From here follow many adventures in many cities, from Kyoto to Mombasa, all involving a great deal of violence, and cars colliding, exploding, rolling down embankments and off bridges. It turns out there are several levels of dream worlds and so multiple surreal but related chases and disasters that take place at the same time but in different locales and time frames. What takes a minute here might take 10 minutes somewhere else and 50 years somewhere else, all on different dream levels. This means that while things are careening toward disaster here, within the logic of one dream world or another there’s time to avoid disaster because elsewhere a different but linked downward spin is taking more time, giving the here a breather.
This sounds more interesting than it is because, what’s particularly annoying about Inception is that the rules of this SciFi world are not clear, and the sense is they’re not consistent. Maybe if you pinned Christopher Nolan to the wall he could persuade you that, within his artistic framework, things are consistent but nobody sitting anywhere near me could make it out — I was not alone. If you sacrifice consistency you can do anything and thus things float, time passes at different rates, things happen arbitrarily for some special effect of another and you can have all the disasters and violence you want by the snap of your fingers.
The downside of a game without consistent rules is it’s boring. I was glad when Inception was over and DiCaprio was (no surprise here) freed from his wife and his guilt and back with the kids (of course we don’t get a clue as to how Watanabe pulls that off). A number of teenagers just upped and left though the adults tended to stick it out — if they were looking for a point to it all they didn’t find it.

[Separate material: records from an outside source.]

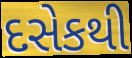
દસેકથીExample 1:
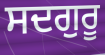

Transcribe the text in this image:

ਸਦਗੁਰੂ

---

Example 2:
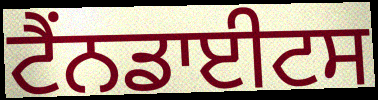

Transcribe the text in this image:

ਟੈਂਨਡਾਈਟਸ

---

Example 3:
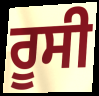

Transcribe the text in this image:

ਰੂਸੀ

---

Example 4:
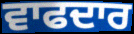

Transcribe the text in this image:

ਵਾਫਦਾਰ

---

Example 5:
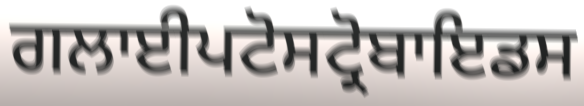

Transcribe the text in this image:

ਗਲਾਈਪਟੋਸਟ੍ਰੋਬਾਇਡਸ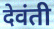
देवंती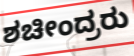
ಶಚೀಂದ್ರರು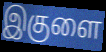
இகுளைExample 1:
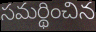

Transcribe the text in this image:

సమర్థించిన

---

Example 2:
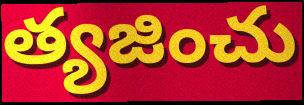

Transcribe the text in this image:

త్యజించు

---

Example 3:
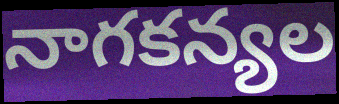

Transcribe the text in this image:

నాగకన్యల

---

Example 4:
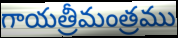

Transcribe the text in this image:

గాయత్రీమంత్రము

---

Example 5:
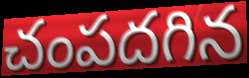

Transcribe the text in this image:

చంపదగినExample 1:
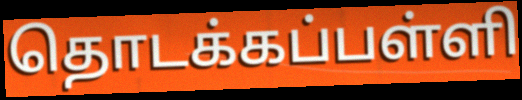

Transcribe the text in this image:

தொடக்கப்பள்ளி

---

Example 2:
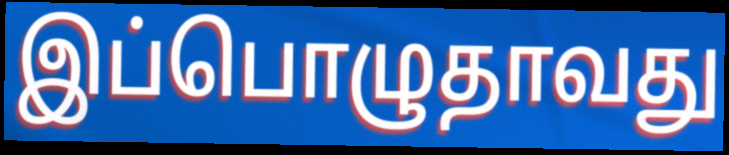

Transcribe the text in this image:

இப்பொழுதாவது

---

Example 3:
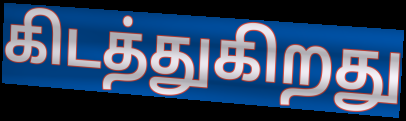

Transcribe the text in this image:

கிடத்துகிறது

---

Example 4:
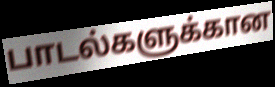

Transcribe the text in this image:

பாடல்களுக்கான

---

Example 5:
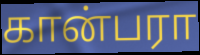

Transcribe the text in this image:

கான்பராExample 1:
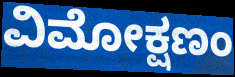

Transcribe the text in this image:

ವಿಮೋಕ್ಷಣಂ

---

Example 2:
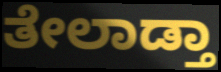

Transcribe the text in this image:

ತೇಲಾಡ್ತಾ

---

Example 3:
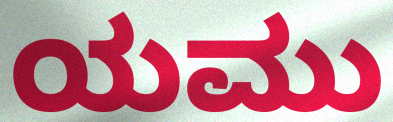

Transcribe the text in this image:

ಯಮು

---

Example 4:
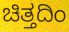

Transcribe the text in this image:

ಚಿತ್ತದಿಂ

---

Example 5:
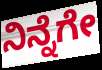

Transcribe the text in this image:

ನಿನ್ನೆಗೇ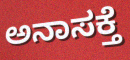
ಅನಾಸಕ್ತೆ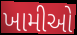
ખામીઓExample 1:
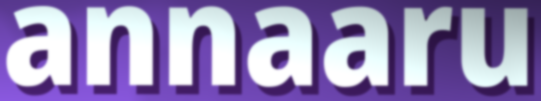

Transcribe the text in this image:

annaaru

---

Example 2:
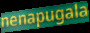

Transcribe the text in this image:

nenapugala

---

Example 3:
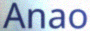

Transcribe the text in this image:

Anao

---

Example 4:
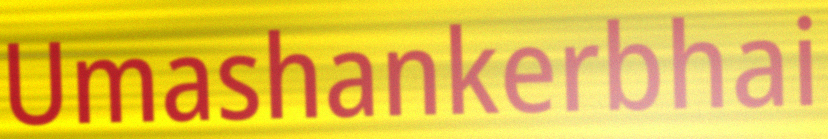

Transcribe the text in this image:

Umashankerbhai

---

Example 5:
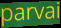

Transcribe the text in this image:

parvai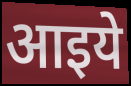
आइये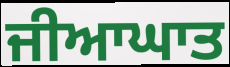
ਜੀਆਘਾਤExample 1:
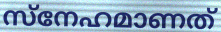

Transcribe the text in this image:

സ്നേഹമാണത്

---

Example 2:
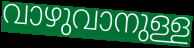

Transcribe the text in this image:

വാഴുവാനുള്ള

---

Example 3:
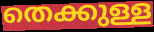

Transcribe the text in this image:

തെക്കുള്ള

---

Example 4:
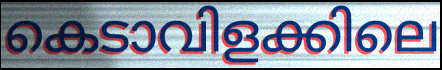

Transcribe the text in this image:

കെടാവിളക്കിലെ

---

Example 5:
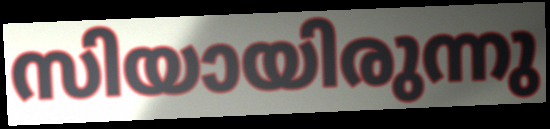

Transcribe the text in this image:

സിയായിരുന്നു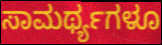
ಸಾಮರ್ಥ್ಯಗಳೂ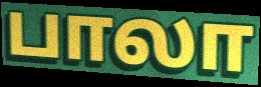
பாலா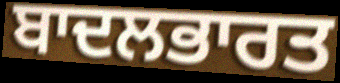
ਬਾਦਲਭਾਰਤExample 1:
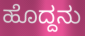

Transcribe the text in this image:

ಹೊದ್ದನು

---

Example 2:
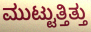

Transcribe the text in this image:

ಮುಟ್ಟುತ್ತಿತ್ತು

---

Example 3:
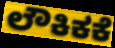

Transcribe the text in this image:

ಲೌಕಿಕಕೆ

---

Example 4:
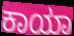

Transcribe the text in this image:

ಕಾಯಾ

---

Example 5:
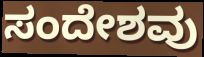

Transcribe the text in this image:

ಸಂದೇಶವು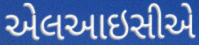
એલઆઇસીએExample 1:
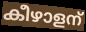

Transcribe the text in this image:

കീഴാളന്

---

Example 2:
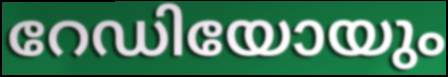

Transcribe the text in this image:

റേഡിയോയും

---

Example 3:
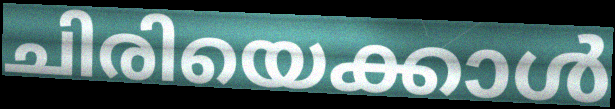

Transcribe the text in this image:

ചിരിയെക്കാൾ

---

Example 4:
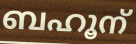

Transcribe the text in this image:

ബഹൂന്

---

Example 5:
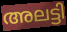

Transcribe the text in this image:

അലട്ടിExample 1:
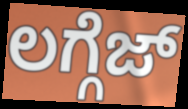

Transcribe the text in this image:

ಲಗ್ಗೆಜ್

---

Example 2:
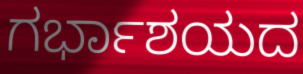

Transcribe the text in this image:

ಗರ್ಭಾಶಯದ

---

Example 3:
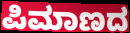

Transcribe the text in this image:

ಪಿಮಾಣದ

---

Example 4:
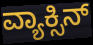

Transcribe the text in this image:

ವ್ಯಾಕ್ಸಿನ್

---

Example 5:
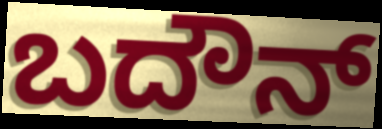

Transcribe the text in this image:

ಬದೌನ್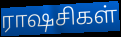
ராஷசிகள்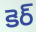
కెర్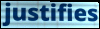
justifies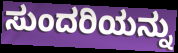
ಸುಂದರಿಯನ್ನುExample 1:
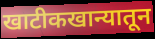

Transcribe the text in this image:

What an interesting thing to notice — that nobody smiled. I wonder, did they ever care to make a good movie? … or did they just think they had a recipe … put in these ingredients and we’ll have something to publicize “big” and then people will come. Thanks very much for your insightful comment! Yvonne
Hi Yvonne,
I completely agree with you. I really enjoy good science fiction, and this wasn’t it. The movie was so deadly serious; I’m not sure a single character smiled in the entire film. What really bothered me was that the concept of “going deeper” was somewhat intriguing and could have led to a coherent story. There are too many movies I see where it appears everyone just got lazy somewhere along the way and stopped caring about making a really good movie; it’s all about getting the fast bucks from the 15-year-olds.
You got it!
What a wonderful analysis of this total waste of time and money –there was no talent. The millions needed to make this thing could have been put to much better use in supporting arts organization or helping to pay college tuitions – not wasted on this. The motion picture industry needs to do a lot of soul searching for they are just wasting our human nd economic resources on pointless drivel.